PER CURIAM Opinion; Dissent by Judge McKEOWN.
PER CURIAM:Edward J. Shoen, James P. Shoen, Aubrey K. Johnson, John M. Dodds, William E. Carty, and AMERCO (collectively the Edward Shoen Interests) appeal the bankruptcy court’s order which awarded post-petition interest to Samuel W. Shoen, Ka-tabasis International, Inc., Michael Shoen, Mickl, Inc., Katrina Shoen-Carlson, Katty-did, Inc., Cemar, Inc., and Cecilia M. Shoen-Hanlon (collectively the Samuel Shoen Interests). The Samuel Shoen Interests appeal the bankruptcy court’s order which determined that the post-petition interest at the Arizona judgment rate stopped running once the Edward Shoen Interests deposited the then accrued interest in an interest bearing Escrow Account under the auspices of the bankruptcy court. We affirm.
1. The post-petition interest problem arose because of a rather unusual judgment issued by the Arizona Superior Court in which the Samuel Shoen Interests were required to transfer all of their shares of AMERCO common stock to the Edward Shoen Interests once the latter paid $461,838,000 together with accrued interest at 10 percent per annum plus costs to the former.

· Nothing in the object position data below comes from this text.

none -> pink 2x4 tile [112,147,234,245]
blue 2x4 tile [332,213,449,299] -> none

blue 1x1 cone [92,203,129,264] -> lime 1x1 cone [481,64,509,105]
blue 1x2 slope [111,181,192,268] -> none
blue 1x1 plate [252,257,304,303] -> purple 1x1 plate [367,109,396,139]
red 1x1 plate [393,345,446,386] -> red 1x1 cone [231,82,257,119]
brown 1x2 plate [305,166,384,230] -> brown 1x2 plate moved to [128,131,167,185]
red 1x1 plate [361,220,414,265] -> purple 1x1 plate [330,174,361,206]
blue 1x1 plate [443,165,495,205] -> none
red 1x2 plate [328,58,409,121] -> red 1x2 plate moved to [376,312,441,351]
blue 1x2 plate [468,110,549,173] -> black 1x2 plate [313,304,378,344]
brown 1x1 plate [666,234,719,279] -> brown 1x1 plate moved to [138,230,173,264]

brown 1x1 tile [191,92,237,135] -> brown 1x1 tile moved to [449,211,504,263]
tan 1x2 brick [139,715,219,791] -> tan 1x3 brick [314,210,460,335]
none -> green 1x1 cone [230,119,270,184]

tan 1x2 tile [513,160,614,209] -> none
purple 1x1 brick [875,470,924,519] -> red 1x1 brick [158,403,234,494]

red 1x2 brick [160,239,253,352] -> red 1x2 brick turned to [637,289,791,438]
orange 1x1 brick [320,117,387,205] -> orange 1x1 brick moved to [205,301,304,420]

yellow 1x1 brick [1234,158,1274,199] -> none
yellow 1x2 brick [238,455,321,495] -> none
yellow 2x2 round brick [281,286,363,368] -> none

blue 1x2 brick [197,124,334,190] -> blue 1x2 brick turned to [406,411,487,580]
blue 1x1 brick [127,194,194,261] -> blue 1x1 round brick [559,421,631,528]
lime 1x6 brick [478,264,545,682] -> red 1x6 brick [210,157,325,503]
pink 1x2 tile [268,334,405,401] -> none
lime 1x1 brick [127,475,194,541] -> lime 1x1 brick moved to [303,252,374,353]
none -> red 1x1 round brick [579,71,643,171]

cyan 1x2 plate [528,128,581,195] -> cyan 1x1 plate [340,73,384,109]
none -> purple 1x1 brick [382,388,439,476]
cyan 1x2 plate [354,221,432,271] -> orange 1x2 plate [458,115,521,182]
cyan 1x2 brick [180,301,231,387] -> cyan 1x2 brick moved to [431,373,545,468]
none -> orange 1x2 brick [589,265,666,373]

The Edward Shoen Interests promptly filed bankruptcy and sought to use the protections afforded by those proceedings in order to pay something other than the amount decreed by the Arizona Superior Court, and also obtain transfer of the stock. In other words, they would have liked it if they could keep much of their money and still get the stock. We agree with the bankruptcy court and the Bankruptcy Appellate Panel that the Edward Shoen Interests are not entitled to that Panglossian a result. We do so for the reasons articulated by the BAP which we adopt. See Shoen v. Shoen (In re Edward J. Shoen), BAP No. AZ-96-1884-KJRy pages 11-16 (9th Cir. BAP Oct. 22, 1997) (unpublished disposition).2 We add only a few reflections. It is necessary to analytically place the Arizona judgment into one category or another, although it does not comfortably fit in any standard ones. In our opinion, the BAP chose the best fit when it dubbed the judgment “a judicially prescribed sale of stock.” Id. at 14. The Arizona Superior Court told the Samuel Shoen Interests that if they wanted their damages they had to turn over their stock to the Edward Shoen Interests, and gave the Edward Shoen Interests the consolation of knowing that once they paid all that was owed they could have the stock. Call it what you like, but the Edward Shoen Interests had no right whatever to obtain the property of the Samuel Shoen Interests until they complied with the terms of the Arizona judgment. That the bankruptcy court required them to do just that violates neither the policies, the purposes, nor the letter of the bankruptcy law. In short, the Edward Shoen Interests could not obtain transfer of the stock of the Samuel Shoen Interests *1152without paying the full price, which included all of the interest.
2. Not to be outdone in the have-your-cake-and-eat-it sphere, the Samuel Shoen Interests seek to mulct the Edward Shoen Interests for even more interest than the $55,000,000 deposited in the Escrow Account plus interest which has been accruing on that deposited amount. They find a wedge for their argument in the somewhat uncertain state of the paper record when the rest of the case was resolved by the bankruptcy court. That court was well aware of what had gone on throughout the proceedings and at the time when the rest of the issues were settled. It was also aware of what the parties and the court really intended at that time. We cannot say that it erred in construing what it was doing at the time of plan approval, and, again, we are satisfied that the BAP has articulated the reasoning and result quite satisfactorily. See id. at 16-22.
Even if that were not so, we are equally satisfied that the interest stopped as a matter of law when the $55,000,000 was deposited into the Escrow Account. This was no mere escrow account controlled by a debtor while liability was being litigated on appeal. Cf. International Telemeter Corp. v. Hamlin Int’l Corp., 754 F.2d 1492, 1495-96 (9th Cir.1985). It was, rather, more in the nature of an unconditional tender of the money. Cf. Homes & Son Constr. Co., Inc. v. Bolo Corp., 22 Ariz.App. 303, 306, 526 P.2d 1258, 1261 (1974); Bartlett v. Heersche, 209 Kan. 369, 374, 496 P.2d 1314, 1317-18 (1972). Of course, the tender was not entirely unconditional, but it was very close to that. The only condition was that the bankruptcy court determine that the post-petition interest amount was owed. And if the Samuel Shoen Interests could not access the money immediately, neither could the Edward Shoen Interests enjoy its fruits in the meantime. Notably, the use of the Escrow Account in this case was part of a deal that also freed up the principal amount — $461,838,000—for the Samuel Shoen Interests’ use right away. That was a not inconsiderable benefit, and went far beyond what one would obtain from a mere supersedeas bond.
AFFIRMED.
. We attach this decision as Appendix A to this opinion.